By Ella Dorn, BA Chinese and Linguistics 

It’s in vogue to complain about Adam Habib. He sterilised the SU bar and cracked down on campus security. Nobody mentions the elephant in the room – the academic side of his reign. 

In the summer of 2020, almost every SOAS course was either cut entirely or restructured. The university got rid of a huge 247 modules in total and made other modules mandatory. On my joint honours degree, the change was noticeable and negative. What survives now is a Kafkaesque maze of a course. Compulsory modules appear to be implemented at random. There is little sense of progression, breadth, or choice. 

Take ‘History and Memory in East Asian Cultures’, a final-year module compulsory for all students enrolled on BA courses in Chinese, Japanese or Korean. Those of us on the Chinese course have no idea why we’re supposed to be taking the class. Most of the module content focuses on Japan’s WW2-era human rights abuses in Korea. Only the final two lectures feature discussions of Chinese politics, and despite a wealth of atrocities to choose from, just one lecture covers an event occurring on Chinese soil (the Nanjing Massacre). Much of the lecture content overlaps with that of another compulsory Year 2 module, ‘East Asian Imperialisms’. We are studying one of the most widely-spoken languages in the world, but have been relegated to an afterthought on our own course. 

“You’re doing a language degree,” says my classmate, “but the language module is optional and this crap is compulsory.”

__________________________________________________

Exercise 1:
For each statement about the SOAS article, answer yes or no and quote the words that decide it: (a) The university removed 247 modules in total. (b) 'History and Memory in East Asian Cultures' is compulsory only for students on the Chinese course. (c) Only the final two lectures of that module feature discussions of Chinese politics.
Exercise 2:
Reproduce the SOAS article word for word from "It’s in vogue" up to and including "of his reign.".
The attached data aren't needed here.

__________________________________________________

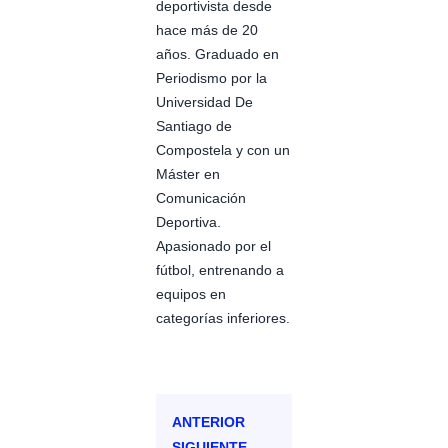
deportivista desde
hace más de 20
años. Graduado en
Periodismo por la
Universidad De
Santiago de
Compostela y con un
Máster en
Comunicación
Deportiva.
Apasionado por el
fútbol, entrenando a
equipos en
categorías inferiores.
ANTERIOR
SIGUIENTE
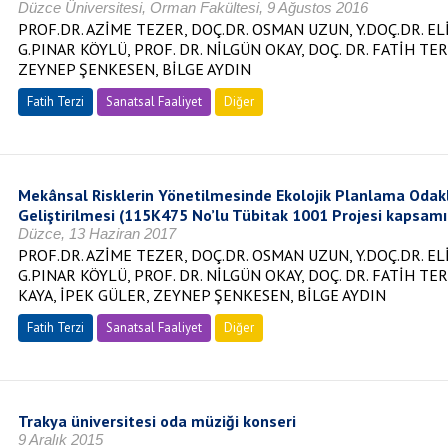
Düzce Üniversitesi, Orman Fakültesi, 9 Ağustos 2016
PROF.DR. AZİME TEZER, DOÇ.DR. OSMAN UZUN, Y.DOÇ.DR. EL
G.PINAR KÖYLÜ, PROF. DR. NİLGÜN OKAY, DOÇ. DR. FATİH TE
ZEYNEP ŞENKESEN, BİLGE AYDIN
Fatih Terzi
Sanatsal Faaliyet
Diğer
Mekânsal Risklerin Yönetilmesinde Ekolojik Planlama Odakl
Geliştirilmesi (115K475 No’lu Tübitak 1001 Projesi kapsam
Düzce, 13 Haziran 2017
PROF.DR. AZİME TEZER, DOÇ.DR. OSMAN UZUN, Y.DOÇ.DR. EL
G.PINAR KÖYLÜ, PROF. DR. NİLGÜN OKAY, DOÇ. DR. FATİH TE
KAYA, İPEK GÜLER, ZEYNEP ŞENKESEN, BİLGE AYDIN
Fatih Terzi
Sanatsal Faaliyet
Diğer
Trakya üniversitesi oda müziği konseri
9 Aralık 2015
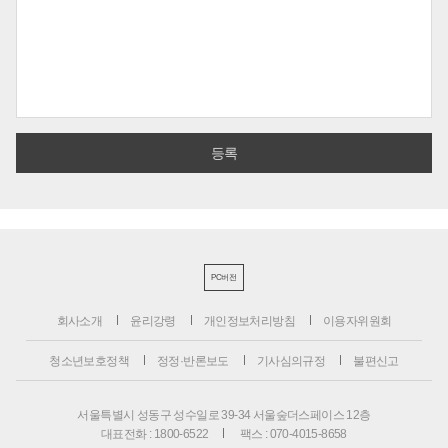
PC버전
회사소개
윤리강령
개인정보처리방침
이용자위원회
청소년보호정책
정정·반론보도
기사심의규정
불편신고
서울특별시 성동구 성수일로 39-34 서울숲더스페이스 12층
대표전화 : 1800-6522
팩스 : 070-4015-8658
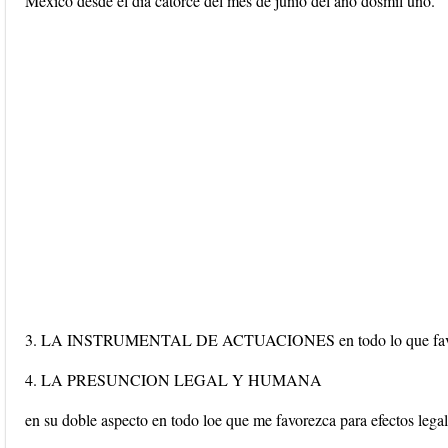
México desde el dia catorce del mes de junio del año dosmil uno.
3. LA INSTRUMENTAL DE ACTUACIONES en todo lo que favorez
4. LA PRESUNCION LEGAL Y HUMANA
en su doble aspecto en todo loe que me favorezca para efectos legal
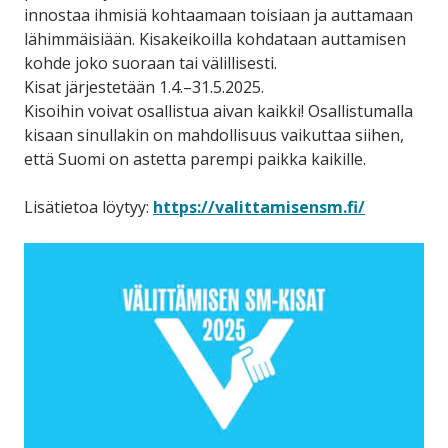
innostaa ihmisiä kohtaamaan toisiaan ja auttamaan
lähimmäisiään. Kisakeikoilla kohdataan auttamisen
kohde joko suoraan tai välillisesti.
Kisat järjestetään 1.4.–31.5.2025.
Kisoihin voivat osallistua aivan kaikki! Osallistumalla
kisaan sinullakin on mahdollisuus vaikuttaa siihen,
että Suomi on astetta parempi paikka kaikille.
Lisätietoa löytyy:
https://valittamisensm.fi/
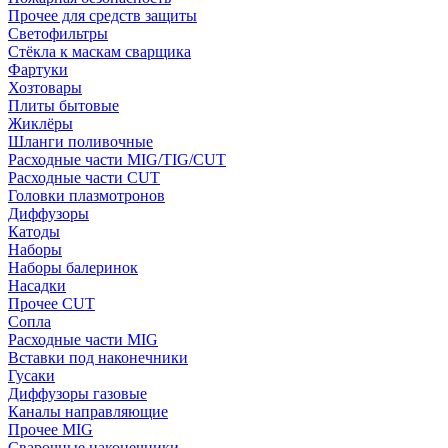
Прочее для средств защиты
Светофильтры
Стёкла к маскам сварщика
Фартуки
Хозтовары
Плиты бытовые
Жиклёры
Шланги поливочные
Расходные части MIG/TIG/CUT
Расходные части CUT
Головки плазмотронов
Диффузоры
Катоды
Наборы
Наборы балеринок
Насадки
Прочее CUT
Сопла
Расходные части MIG
Вставки под наконечники
Гусаки
Диффузоры газовые
Каналы направляющие
Прочее MIG
Сварочные наконечники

__________________________________________________

Final answer 1:
(a) Yes: "The university got rid of a huge 247 modules in total"
(b) No: "compulsory for all students enrolled on BA courses in Chinese, Japanese or Korean"
(c) Yes: "Only the final two lectures feature discussions of Chinese politics"

Final answer 2:
It’s in vogue to complain about Adam Habib. He sterilised the SU bar and cracked down on campus security. Nobody mentions the elephant in the room – the academic side of his reign.